GLOBAL ISSUES

POLITICS OF DEVELOPMENT & DEPENDENCY

GLOBAL ISSUES PAGE

Modernization & Dependency Theories Overview

III.  DEVELOPING COUNTRIES.

* Classification of countries> first, second, & third world. Less developed countries (LDCs).  Newly Industrialized Countries (NICs).

190 countries in the world - 115 are LDCs. * What gave rise to the increase of the number of nation-states since WWII?  > end of colonialism, & break up of Soviet union.

* define colonialism: A policy by which imperial powers govern foreign people. European powers colonized  Asia, Americas, & Africa  for the purpose of exploiting these areas for their economic gain.

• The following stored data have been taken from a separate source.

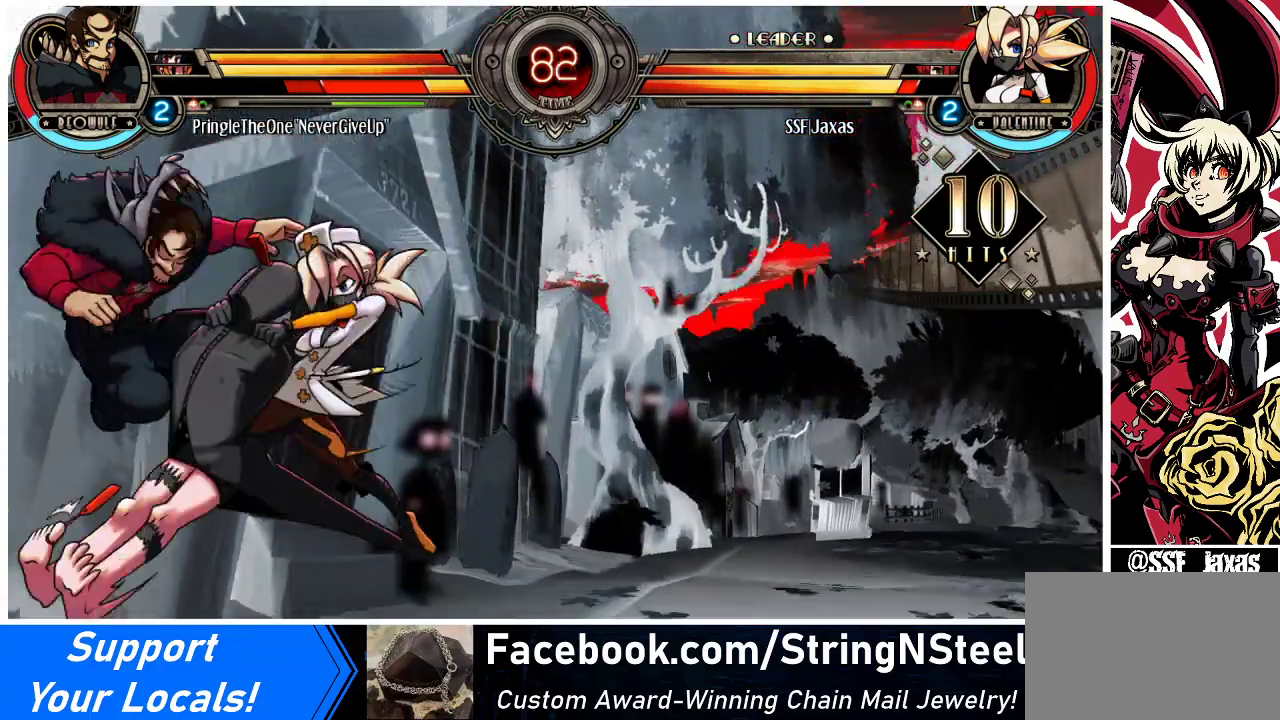
{"buttons": ["DPAD_LEFT"], "events": []}
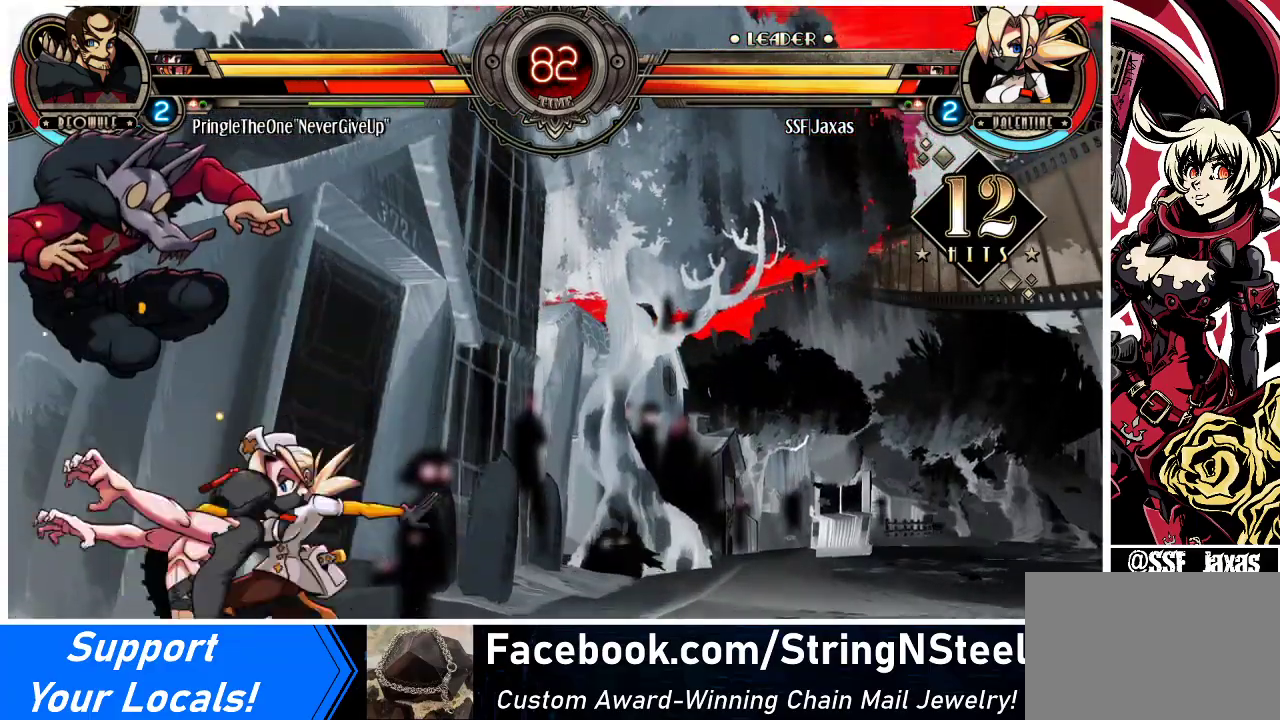
{"buttons": [], "events": [[33, "DPAD_UP", "down"], [133, "SQUARE", "down"], [200, "DPAD_LEFT", "up"], [200, "DPAD_UP", "up"], [267, "SQUARE", "up"], [333, "TRIANGLE", "down"], [500, "TRIANGLE", "up"]]}
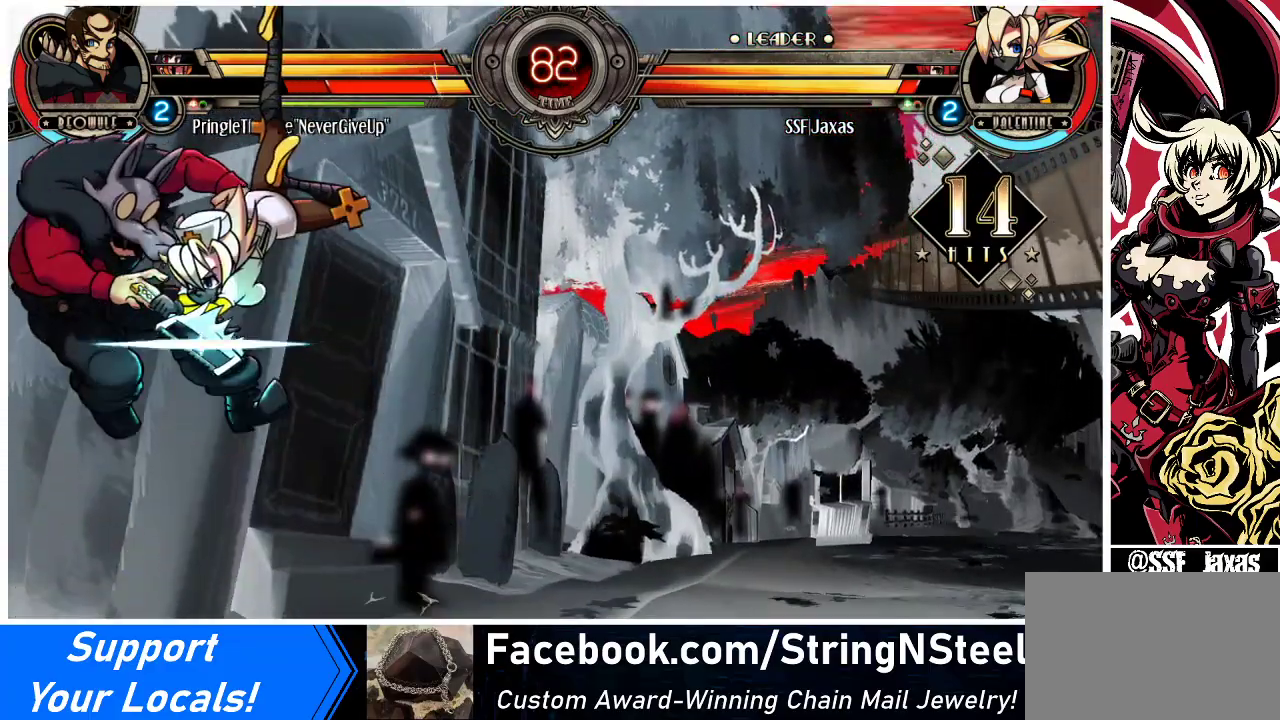
{"buttons": ["R2"], "events": [[300, "R2", "down"]]}
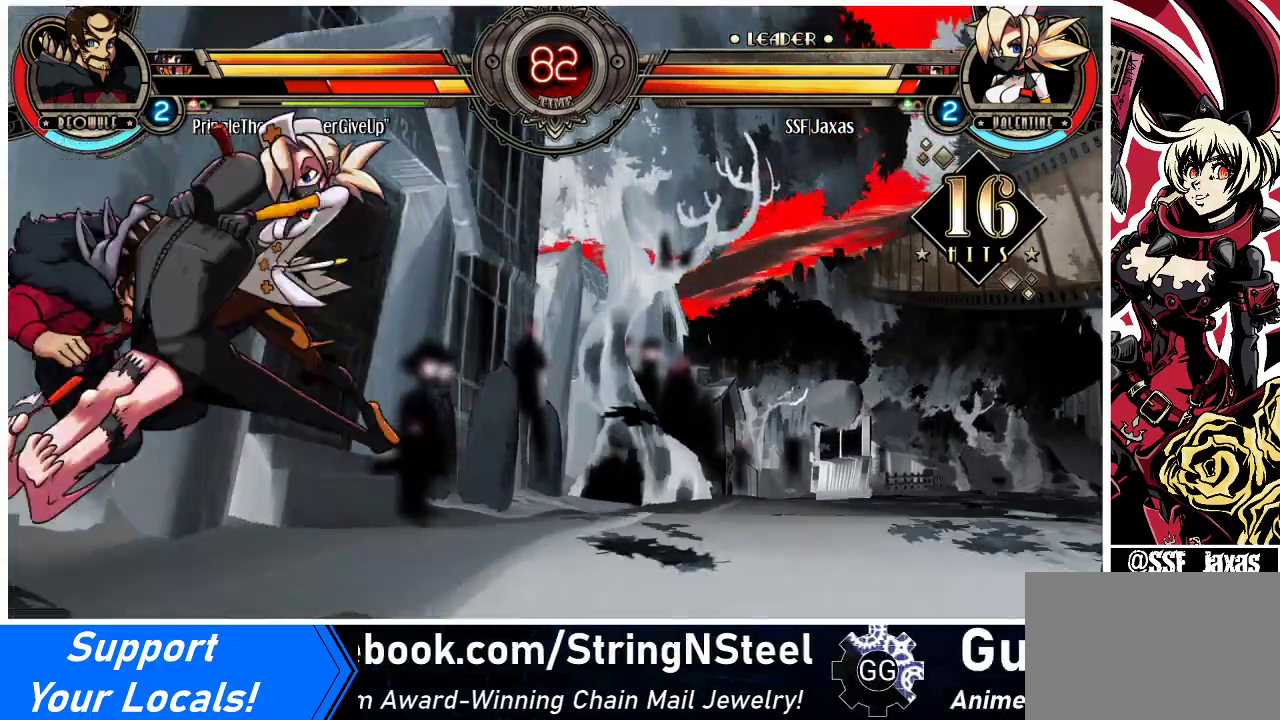
{"buttons": ["DPAD_LEFT"], "events": [[33, "R2", "up"], [333, "DPAD_LEFT", "down"], [367, "DPAD_LEFT", "up"], [433, "DPAD_LEFT", "down"]]}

IV.  MODERNIZATION THEORY.

* Stems from two 19th century theories. From the evolutionary theory & from the functionalist theory of Talcott Parsons. * Assumptions: modernization is unidirectional, progressive and good, it is irreversible -moves societies from the traditional stage to modern stage. * it is a phased process. * It is a homogenizing process. * it is Americanization or Europeanization process. * it is gradual, piecemeal, & lengthy process that takes centuries to complete.

* Each society must perform 4 things to survive: goal attainment, adaptation, integration, & latency.

* Parson's pattern variables help to distinguish traditional society from modern society. They are key social relations that are embedded in cultural system They are: 1) affective vs. affective neutral relationships, 2) particularism vs. universal relationships, 3) collective orientation vs. self-orientation, 4) ascription vs. achievement, 5) functionally diffused vs. functionally specific.

Modernization defined as a systemic process in which societies change fundamentally across the board from the approximations of the traditional model to the approximations of the modern model.

* Goals of development: wealth, equity, stability, democracy & autonomy. It is assumed that all these are good and they go together.

**MAIN APPROACHES:

> economic approach. W.W. Rostow - 5 stages of economic growth.

> sociological approach.  Levy(1967) & Smelser (1964). non-modernized societies have low degree of specialization, self-sufficiency, cultural norms of tradition, little emphasis on money, one way flow of goods from rural to cities. etc. modern societies are exactly opposite.

>Cultural approach. Alex Inkelles & Smith study of relatively modern people. OM scale - modern man has the syndrome of modernity: openness to new experiences,  belief in the efficacy of science & medicine, independence from authority figures, achievement motivation, use of long-term planning, and activity in civil politics.

* Almond & Verba, the Civic Culture . 3 cultures: parochial, subject, and participant culture. The civic culture give rise to democratic institutions and processes & sustain them.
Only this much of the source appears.